9.   p23  5. Public health risks
      In countries where raw milk products are routinely available, they have frequently been implicated in foodborne illness. Internationally over the last 30 years, raw cow and goat milk has been associated with over 50 outbreaks of food borne illness involving 1051 cases and 38 deaths. Over the same time period, raw milk cheeses produced from either cow, goat or sheep milk, were implicated in a similar number of outbreaks (n = 56), although were more serious in their impact.
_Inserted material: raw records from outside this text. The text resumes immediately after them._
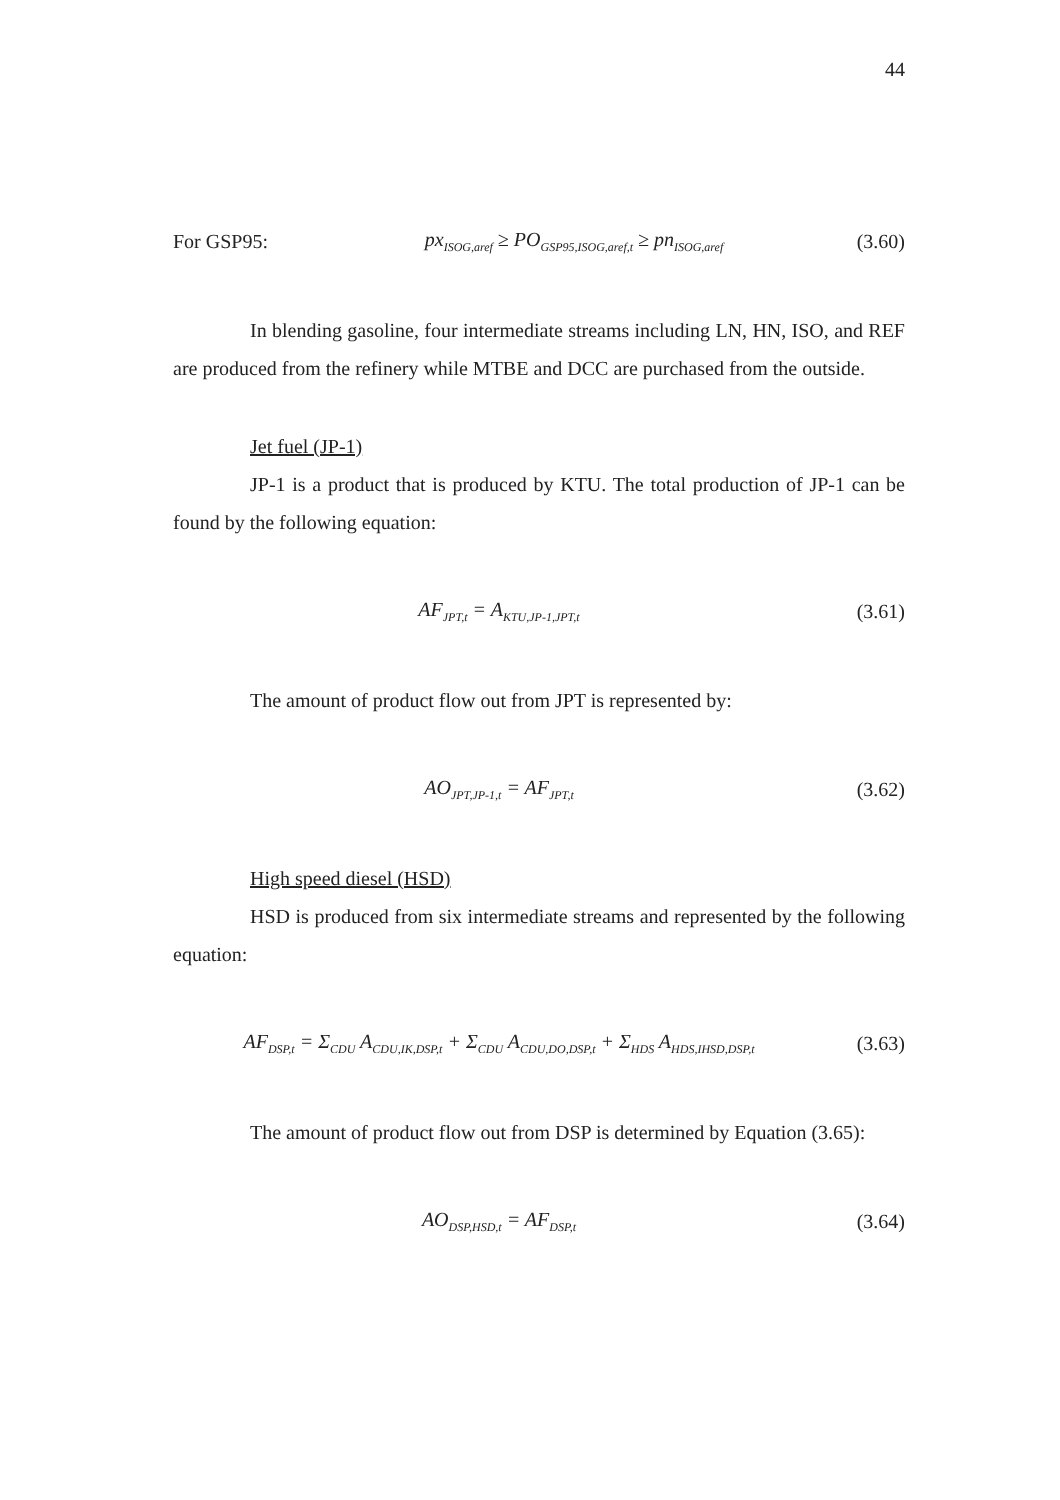44
For GSP95: px<sub>ISOG,aref</sub> ≥ PO<sub>GSP95,ISOG,aref,t</sub> ≥ pn<sub>ISOG,aref</sub> (3.60)
In blending gasoline, four intermediate streams including LN, HN, ISO, and REF are produced from the refinery while MTBE and DCC are purchased from the outside.
Jet fuel (JP-1)
JP-1 is a product that is produced by KTU. The total production of JP-1 can be found by the following equation:
AF<sub>JPT,t</sub> = A<sub>KTU,JP-1,JPT,t</sub> (3.61)
The amount of product flow out from JPT is represented by:
AO<sub>JPT,JP-1,t</sub> = AF<sub>JPT,t</sub> (3.62)
High speed diesel (HSD)
HSD is produced from six intermediate streams and represented by the following equation:
AF<sub>DSP,t</sub> = Σ<sub>CDU</sub> A<sub>CDU,IK,DSP,t</sub> + Σ<sub>CDU</sub> A<sub>CDU,DO,DSP,t</sub> + Σ<sub>HDS</sub> A<sub>HDS,IHSD,DSP,t</sub> (3.63)
The amount of product flow out from DSP is determined by Equation (3.65):
AO<sub>DSP,HSD,t</sub> = AF<sub>DSP,t</sub> (3.64)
More than double the number of people (n = 2691) were affected than in raw milk outbreaks, with 56 deaths reported.
 
      I dispute the adjective ‘frequent’; in my opinion, over a period of 30 years, internationally, these data demonstrate an excellent track record!
       A) 1051 cases over 30 years due to raw milk – by comparison , in 2000 more than 1,000 cases were associated with contaminated drinking water in Ontario (Woodward et al., 2002).
       B) 2691 cases due to raw milk cheese over 30 years - by comparison, in the US, at least 1319 people have been infected in 2008 with Salmonella Saintpaul that contaminated jalapeno peppers, IN ONE OUTBREAK (IFSN, 2008).

 
1.   p31  4. Exclusions from the microbiological risk assessment
      Animal health issues other than those that specifically impact upon human health via foodborne transmission …
 
      What are these?  Examples would be helpful.

 
General
      A) To put raw milk and raw milk products into perspective, statistics should be sought for human disease associated with the consumption of other raw foods and for the incidence of pathogens in raw milk compared with other raw foods, e.g. fresh produce.
       B) Not nearly enough emphasis is made of the importance of raw milk quality and source.  For example, the Proposal does not appear to provide for the acquisition of data on milk buying practices, e.g.:

Of these, a cheesemaker's own herd is likely to provide the least risk of pathogen contamination and 'open market' milk the greatest.  This is critical when making soft cheese.


References

International Food Safety News, Editorial, in World Food Regulation Review, 18, (3), August 2008.
 
Woodward, D. L., et al., (2002) Verotoxigenic Escherichia coli (VTEC): a major public health threat in Canada. Can J Infect Dis 13:321-30.